§ Exercise
This exercise asks for the whole listing to be restated exactly.

[Records to use Boundary: Start]

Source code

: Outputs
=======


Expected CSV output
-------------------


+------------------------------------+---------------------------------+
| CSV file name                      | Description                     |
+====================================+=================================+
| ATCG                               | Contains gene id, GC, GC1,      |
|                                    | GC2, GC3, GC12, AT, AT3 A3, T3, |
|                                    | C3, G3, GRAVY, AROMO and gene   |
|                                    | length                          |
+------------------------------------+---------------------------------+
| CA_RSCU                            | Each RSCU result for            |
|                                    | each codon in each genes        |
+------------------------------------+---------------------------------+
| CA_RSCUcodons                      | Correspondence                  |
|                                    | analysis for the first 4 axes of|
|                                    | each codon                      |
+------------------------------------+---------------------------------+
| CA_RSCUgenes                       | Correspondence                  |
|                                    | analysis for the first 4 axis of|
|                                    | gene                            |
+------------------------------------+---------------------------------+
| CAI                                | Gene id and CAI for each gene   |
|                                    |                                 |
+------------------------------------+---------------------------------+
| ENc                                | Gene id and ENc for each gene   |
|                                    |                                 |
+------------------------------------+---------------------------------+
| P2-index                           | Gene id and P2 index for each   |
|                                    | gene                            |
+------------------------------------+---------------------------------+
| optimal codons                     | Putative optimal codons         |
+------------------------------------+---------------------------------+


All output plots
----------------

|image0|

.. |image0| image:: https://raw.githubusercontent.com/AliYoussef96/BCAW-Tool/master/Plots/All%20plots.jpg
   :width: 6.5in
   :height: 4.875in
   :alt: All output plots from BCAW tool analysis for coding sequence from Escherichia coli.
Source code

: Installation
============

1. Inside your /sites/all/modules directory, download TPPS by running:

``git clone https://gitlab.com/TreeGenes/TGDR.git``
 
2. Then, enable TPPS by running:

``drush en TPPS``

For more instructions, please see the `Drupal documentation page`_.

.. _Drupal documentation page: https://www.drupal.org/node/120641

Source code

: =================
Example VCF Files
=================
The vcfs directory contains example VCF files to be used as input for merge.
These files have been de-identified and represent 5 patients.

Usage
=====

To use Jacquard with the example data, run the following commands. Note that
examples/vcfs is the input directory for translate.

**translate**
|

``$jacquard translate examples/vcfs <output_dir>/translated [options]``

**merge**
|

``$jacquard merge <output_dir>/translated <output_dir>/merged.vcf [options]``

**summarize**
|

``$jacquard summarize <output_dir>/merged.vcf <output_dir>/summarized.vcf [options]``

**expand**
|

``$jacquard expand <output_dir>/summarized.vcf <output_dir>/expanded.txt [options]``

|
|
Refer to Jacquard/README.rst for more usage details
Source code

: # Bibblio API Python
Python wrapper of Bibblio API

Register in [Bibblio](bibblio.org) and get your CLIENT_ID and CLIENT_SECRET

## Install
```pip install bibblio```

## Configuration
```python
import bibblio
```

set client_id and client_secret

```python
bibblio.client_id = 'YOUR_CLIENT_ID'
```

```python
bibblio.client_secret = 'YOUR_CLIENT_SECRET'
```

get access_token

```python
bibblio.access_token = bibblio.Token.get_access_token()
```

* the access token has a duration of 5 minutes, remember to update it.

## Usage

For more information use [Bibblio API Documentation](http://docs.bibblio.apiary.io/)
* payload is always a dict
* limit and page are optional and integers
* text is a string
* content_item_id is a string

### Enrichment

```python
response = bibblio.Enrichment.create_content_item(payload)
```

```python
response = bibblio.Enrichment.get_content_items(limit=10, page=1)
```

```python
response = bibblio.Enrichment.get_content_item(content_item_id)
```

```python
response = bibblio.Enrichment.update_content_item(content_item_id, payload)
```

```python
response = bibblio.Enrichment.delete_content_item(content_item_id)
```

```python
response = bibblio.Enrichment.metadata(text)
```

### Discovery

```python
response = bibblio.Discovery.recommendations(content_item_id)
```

[Records to use Boundary: End]

§ Exercise result
Source code

: Outputs
=======


Expected CSV output
-------------------


+------------------------------------+---------------------------------+
| CSV file name                      | Description                     |
+====================================+=================================+
| ATCG                               | Contains gene id, GC, GC1,      |
|                                    | GC2, GC3, GC12, AT, AT3 A3, T3, |
|                                    | C3, G3, GRAVY, AROMO and gene   |
|                                    | length                          |
+------------------------------------+---------------------------------+
| CA_RSCU                            | Each RSCU result for            |
|                                    | each codon in each genes        |
+------------------------------------+---------------------------------+
| CA_RSCUcodons                      | Correspondence                  |
|                                    | analysis for the first 4 axes of|
|                                    | each codon                      |
+------------------------------------+---------------------------------+
| CA_RSCUgenes                       | Correspondence                  |
|                                    | analysis for the first 4 axis of|
|                                    | gene                            |
+------------------------------------+---------------------------------+
| CAI                                | Gene id and CAI for each gene   |
|                                    |                                 |
+------------------------------------+---------------------------------+
| ENc                                | Gene id and ENc for each gene   |
|                                    |                                 |
+------------------------------------+---------------------------------+
| P2-index                           | Gene id and P2 index for each   |
|                                    | gene                            |
+------------------------------------+---------------------------------+
| optimal codons                     | Putative optimal codons         |
+------------------------------------+---------------------------------+


All output plots
----------------

|image0|

.. |image0| image:: https://raw.githubusercontent.com/AliYoussef96/BCAW-Tool/master/Plots/All%20plots.jpg
   :width: 6.5in
   :height: 4.875in
   :alt: All output plots from BCAW tool analysis for coding sequence from Escherichia coli.
Source code

: Installation
============

1. Inside your /sites/all/modules directory, download TPPS by running:

``git clone https://gitlab.com/TreeGenes/TGDR.git``
 
2. Then, enable TPPS by running:

``drush en TPPS``

For more instructions, please see the `Drupal documentation page`_.

.. _Drupal documentation page: https://www.drupal.org/node/120641

Source code

: =================
Example VCF Files
=================
The vcfs directory contains example VCF files to be used as input for merge.
These files have been de-identified and represent 5 patients.

Usage
=====

To use Jacquard with the example data, run the following commands. Note that
examples/vcfs is the input directory for translate.

**translate**
|

``$jacquard translate examples/vcfs <output_dir>/translated [options]``

**merge**
|

``$jacquard merge <output_dir>/translated <output_dir>/merged.vcf [options]``

**summarize**
|

``$jacquard summarize <output_dir>/merged.vcf <output_dir>/summarized.vcf [options]``

**expand**
|

``$jacquard expand <output_dir>/summarized.vcf <output_dir>/expanded.txt [options]``

|
|
Refer to Jacquard/README.rst for more usage details
Source code

: # Bibblio API Python
Python wrapper of Bibblio API

Register in [Bibblio](bibblio.org) and get your CLIENT_ID and CLIENT_SECRET

## Install
```pip install bibblio```

## Configuration
```python
import bibblio
```

set client_id and client_secret

```python
bibblio.client_id = 'YOUR_CLIENT_ID'
```

```python
bibblio.client_secret = 'YOUR_CLIENT_SECRET'
```

get access_token

```python
bibblio.access_token = bibblio.Token.get_access_token()
```

* the access token has a duration of 5 minutes, remember to update it.

## Usage

For more information use [Bibblio API Documentation](http://docs.bibblio.apiary.io/)
* payload is always a dict
* limit and page are optional and integers
* text is a string
* content_item_id is a string

### Enrichment

```python
response = bibblio.Enrichment.create_content_item(payload)
```

```python
response = bibblio.Enrichment.get_content_items(limit=10, page=1)
```

```python
response = bibblio.Enrichment.get_content_item(content_item_id)
```

```python
response = bibblio.Enrichment.update_content_item(content_item_id, payload)
```

```python
response = bibblio.Enrichment.delete_content_item(content_item_id)
```

```python
response = bibblio.Enrichment.metadata(text)
```

### Discovery

```python
response = bibblio.Discovery.recommendations(content_item_id)
```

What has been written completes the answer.